=== Begin Enclosure ===

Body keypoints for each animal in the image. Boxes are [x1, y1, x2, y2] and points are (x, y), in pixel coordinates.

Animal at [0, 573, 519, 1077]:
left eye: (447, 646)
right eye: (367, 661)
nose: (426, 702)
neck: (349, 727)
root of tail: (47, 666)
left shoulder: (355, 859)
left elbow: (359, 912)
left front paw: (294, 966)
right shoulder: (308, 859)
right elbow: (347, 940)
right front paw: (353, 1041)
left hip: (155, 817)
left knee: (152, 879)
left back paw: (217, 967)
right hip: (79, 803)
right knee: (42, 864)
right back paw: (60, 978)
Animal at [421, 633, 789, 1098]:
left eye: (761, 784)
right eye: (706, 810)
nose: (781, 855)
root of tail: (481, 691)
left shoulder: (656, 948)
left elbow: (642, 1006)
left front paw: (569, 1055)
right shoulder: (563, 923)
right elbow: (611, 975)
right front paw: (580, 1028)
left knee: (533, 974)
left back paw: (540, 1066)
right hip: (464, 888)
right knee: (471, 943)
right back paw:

=== End Enclosure ===

Gather and copy every line of the data in which the string "back" is found.

▶ Task result:
left back paw: (217, 967)
right back paw: (60, 978)
left back paw: (540, 1066)
right back paw:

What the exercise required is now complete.